Fandy menasehati Zara sambil mengusap lembut punggungnya, sementara itu Zara yang mendengar ucapan Fandy mulai mengerucutkan bibir seakan dia hendak menangis.


Tak berapa lama mereka pun tiba disekolah. Lathan sudah menunggu dengan duduk dibagian depan mobilnya.


"Lihat itu. Pangeran kodokmu sudah menunggu disana". Fandy bicara dengan berbisik pada Zara, dia juga sedikit menyenggol tangannya dan menunjuk Lathan dengan dagunya.


"Diam kau!" bentak Zara dengan suara pelan. Diapun menelan ludah ketika hendak berjalan melewati Lathan.


"Pagi sweety. Apa kalian sudah sarapan?". Lathan menyapa Zara dengan senyum yang manis dan nada yang lembut sampai semua siswi histeris karena melihat senyuman Lathan itu, namun bagi Zara senyuman Lathan terlihat menyeramkan sampai dia menoleh kesekelilingnya dengan raut wajah canggung untuk mengamati ekspresi orang-orang disekitarnya.
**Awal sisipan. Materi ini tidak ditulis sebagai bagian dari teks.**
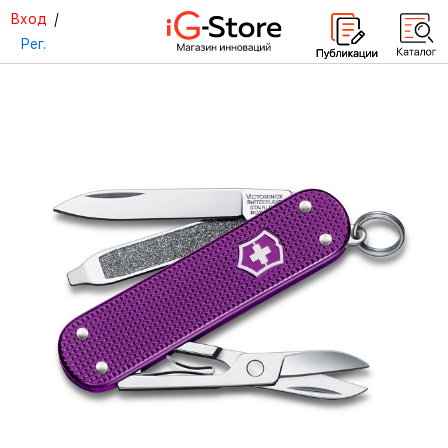
Вход
/
Рег.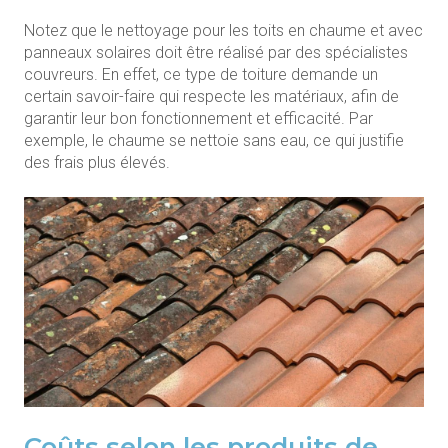
Notez que le nettoyage pour les toits en chaume et avec
panneaux solaires doit être réalisé par des spécialistes
couvreurs. En effet, ce type de toiture demande un
certain savoir-faire qui respecte les matériaux, afin de
garantir leur bon fonctionnement et efficacité. Par
exemple, le chaume se nettoie sans eau, ce qui justifie
des frais plus élevés.
Coûts selon les produits de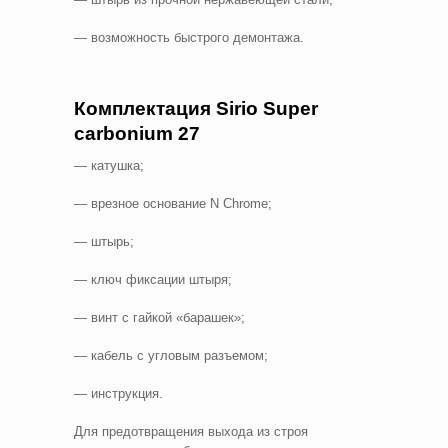
— возможность быстрого демонтажа.
Комплектация
Sirio
Super
carbonium
27
— катушка;
— врезное основание N Chrome;
— штырь;
— ключ фиксации штыря;
— винт с гайкой «барашек»;
— кабель с угловым разъемом;
— инструкция.
Для предотвращения выхода из строя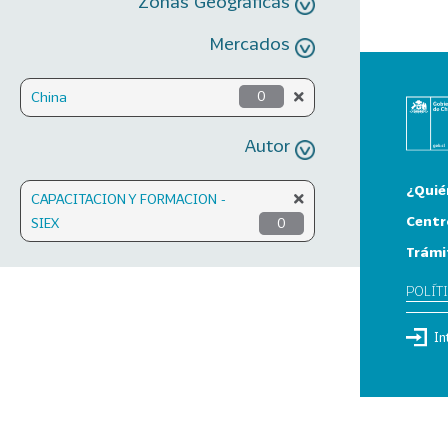
Zonas Geográficas
Mercados
China
0
Autor
¿Quié
CAPACITACION Y FORMACION -
Centr
SIEX
0
Trámi
POLÍT
In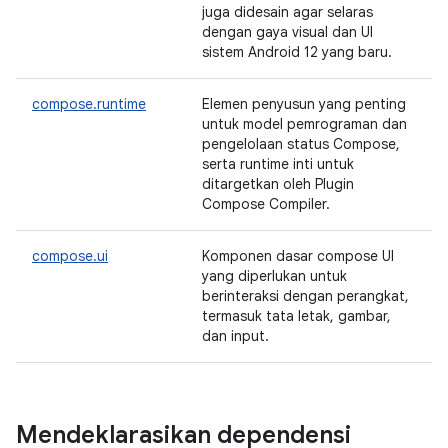
juga didesain agar selaras
dengan gaya visual dan UI
sistem Android 12 yang baru.
compose.runtime
Elemen penyusun yang penting
untuk model pemrograman dan
pengelolaan status Compose,
serta runtime inti untuk
ditargetkan oleh Plugin
Compose Compiler.
compose.ui
Komponen dasar compose UI
yang diperlukan untuk
berinteraksi dengan perangkat,
termasuk tata letak, gambar,
dan input.
Mendeklarasikan dependensi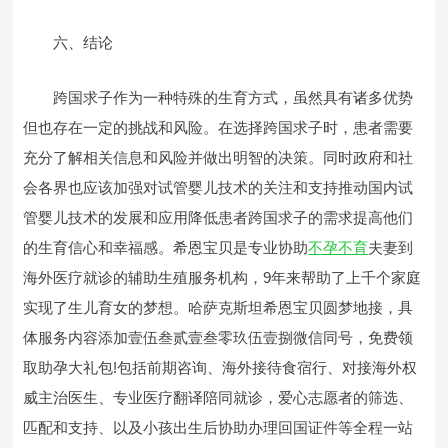
六、结论
跨国求子作为一种特殊的生育方式，虽然具有诸多优势
但也存在一定的挑战和风险。在选择跨国求子时，患者需要
充分了解相关信息和风险并做出明智的决策。同时政府和社
会各界也应该加强对试管婴儿技术的关注和支持推动国内试
管婴儿技术的发展和应用降低患者跨国求子的需求提高他们
的生育信心和幸福感。希恩宝贝是专业协助
不孕不育
夫妻到
海外医疗就诊的辅助生殖服务机构，9年来帮助了上千个家庭
实现了生儿育女的梦想。哈萨克斯坦希恩宝贝圆梦地接，具
体服务内容添加壹伍叁贰壹叁零玖伍壹捌微信同号，免费领
取助孕大礼包!包括前期咨询、海外接待食宿行、对接海外权
威主治医生、专业医疗翻译陪同就诊，爱心志愿者的筛选、
匹配和支持、以及小孩出生后协助办理回国证件等全程一站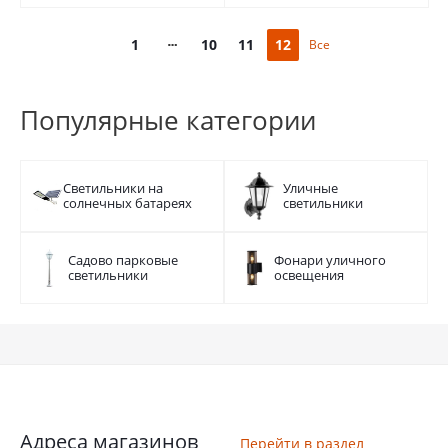
1
10
11
12
Все
Популярные категории
Светильники на
Уличные
солнечных батареях
светильники
Садово парковые
Фонари уличного
светильники
освещения
Адреса магазинов
Перейти в раздел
"Kami sudah sarapan dan akan langsung ke kelas. Ayo Fan!" Zara menjawab dengan singkat sambil menarik tangan Fandy.


"Hei … jangan menarikku seperti ini. Ada yang harus aku bicarakan dengan Lathan". Fandy sedikit memberontak dan melepaskan pegangan tangan Zara darinya.


"Ya sudah. Aku ke kelas dulu". Zara langsung meninggalkan Lathan dan Fandy dengan langkah kaki yang cepat.


"Apa yang ingin kamu bicarakan? Mengganggu pagiku saja" ujar Lathan dengan sikap yang dingin dan sangat berbeda dari sikapnya yang ditunjukkan pada Zara


"Lihat ekspresimu itu! Menyeramkan" ujar Fandy sambil menunjuk wajah Lathan.


Fandy menoleh kesana kemari sebelum dia bicara lalu dia sedikit mendekat pada Lathan.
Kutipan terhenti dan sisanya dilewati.